Rate Limits

Understand usage tiers, request limits, and how to optimize your API usage for the best performance.

5

Usage Tiers

TPM

Tokens Per Minute

RPM

Requests Per Minute

RPD

Requests Per Day

Usage Tiers

Rate limits are determined by your usage tier, which is based on your spending history and account age. You can view your current tier in the dashboard.

Tier	Qualification	Usage Limit	RPM	TPM
Free	New accounts	$100 / month	20	40,000
Tier 1	$5 paid	$100 / month	500	200,000
Tier 2	$50 paid + 7 days	$500 / month	2,000	1,000,000
Tier 3	$100 paid + 14 days	$2,000 / month	5,000	5,000,000
Tier 4	$500 paid + 30 days	$50,000 / month	10,000	30,000,000

💡 Need Higher Limits?

Enterprise customers can request custom rate limits. Contact our sales team to discuss your requirements.

Model-Specific Limits

Different models have different rate limits based on their compute requirements.

🚀 Mythic-4

Max context128K tokens
Max output16K tokens
RPM (Tier 1)500
TPM (Tier 1)200K

⚡ Mythic-4-mini

Max context128K tokens
Max output16K tokens
RPM (Tier 1)2,000
TPM (Tier 1)500K

🔮 Mythic-4-vision

Max context128K tokens
Max images10 per request
RPM (Tier 1)300
TPM (Tier 1)150K

📊 Mythic-embed-3

Max input8,191 tokens
Batch size2,048 inputs
RPM (Tier 1)3,000
TPM (Tier 1)1M

Rate Limit Headers

Every API response includes headers to help you track your usage:

x-ratelimit-limit-requests

Max requests allowed in the current window

x-ratelimit-limit-tokens

Max tokens allowed in the current window

x-ratelimit-remaining-requests

Requests remaining in the current window

x-ratelimit-remaining-tokens

Tokens remaining in the current window

x-ratelimit-reset-requests

Time until request limit resets (seconds)

x-ratelimit-reset-tokens

Time until token limit resets (seconds)

Handling Rate Limits

When you exceed rate limits, the API returns a 429 status code. Implement exponential backoff:

Python - Retry with Backoff

                    import time
from mythicdot import MythicDot, RateLimitError

client = MythicDot()

def make_request_with_retry(prompt, max_retries=5):
    for attempt in range(max_retries):
        try:
            return client.chat.completions.create(
                model="mythic-4",
                messages=[{"role": "user", "content": prompt}]
            )
        except RateLimitError as e:
            if attempt == max_retries - 1:
                raise
            
            # Exponential backoff: 1s, 2s, 4s, 8s, 16s
            wait_time = 2 ** attempt
            print(f"Rate limited.
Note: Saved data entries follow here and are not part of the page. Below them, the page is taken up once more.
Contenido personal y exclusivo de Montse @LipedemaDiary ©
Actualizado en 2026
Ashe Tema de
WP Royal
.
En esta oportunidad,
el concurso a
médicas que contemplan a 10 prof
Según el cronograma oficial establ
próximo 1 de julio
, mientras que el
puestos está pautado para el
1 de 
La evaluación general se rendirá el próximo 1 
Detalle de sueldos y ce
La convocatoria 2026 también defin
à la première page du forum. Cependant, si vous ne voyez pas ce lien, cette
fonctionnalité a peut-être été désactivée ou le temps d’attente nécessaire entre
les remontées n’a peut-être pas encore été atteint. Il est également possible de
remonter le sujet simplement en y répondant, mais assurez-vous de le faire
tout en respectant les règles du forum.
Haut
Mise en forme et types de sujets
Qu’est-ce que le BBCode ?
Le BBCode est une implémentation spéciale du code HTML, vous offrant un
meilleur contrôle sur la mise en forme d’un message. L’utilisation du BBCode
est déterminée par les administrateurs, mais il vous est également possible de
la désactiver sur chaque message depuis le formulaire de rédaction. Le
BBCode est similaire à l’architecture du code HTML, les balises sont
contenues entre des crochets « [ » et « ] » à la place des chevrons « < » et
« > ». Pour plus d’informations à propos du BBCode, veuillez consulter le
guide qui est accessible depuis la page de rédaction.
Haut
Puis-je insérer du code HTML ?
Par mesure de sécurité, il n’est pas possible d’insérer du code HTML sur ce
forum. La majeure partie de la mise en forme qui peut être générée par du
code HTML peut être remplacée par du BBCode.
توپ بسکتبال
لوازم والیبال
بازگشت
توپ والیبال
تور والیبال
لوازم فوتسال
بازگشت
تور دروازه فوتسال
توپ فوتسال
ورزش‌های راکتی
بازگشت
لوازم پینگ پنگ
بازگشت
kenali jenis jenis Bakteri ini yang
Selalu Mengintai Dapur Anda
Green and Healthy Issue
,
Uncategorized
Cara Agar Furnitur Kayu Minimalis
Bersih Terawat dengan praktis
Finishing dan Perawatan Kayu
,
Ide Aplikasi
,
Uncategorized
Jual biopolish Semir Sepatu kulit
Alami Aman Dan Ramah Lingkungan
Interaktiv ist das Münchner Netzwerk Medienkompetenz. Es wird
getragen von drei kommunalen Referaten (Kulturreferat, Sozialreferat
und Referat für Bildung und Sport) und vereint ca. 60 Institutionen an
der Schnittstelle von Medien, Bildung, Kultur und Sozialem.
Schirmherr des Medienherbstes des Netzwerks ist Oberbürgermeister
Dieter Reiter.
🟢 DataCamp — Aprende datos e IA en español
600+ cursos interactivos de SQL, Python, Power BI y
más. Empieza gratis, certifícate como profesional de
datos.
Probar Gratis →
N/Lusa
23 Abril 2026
Waiting {wait_time}s...")
            time.sleep(wait_time)

# Or use the built-in retry (recommended)
client = MythicDot(max_retries=5)
                

Best Practices

⚡ Use Batching

Group multiple requests together using batch endpoints to reduce RPM usage and save 50% on costs.

📉 Implement Backoff

Use exponential backoff with jitter to handle 429 errors gracefully without hammering the API.

🔄 Cache Responses

Cache responses for identical requests to avoid unnecessary API calls and reduce token usage.

📊 Monitor Usage

Track rate limit headers and monitor your dashboard to stay within limits and plan scaling.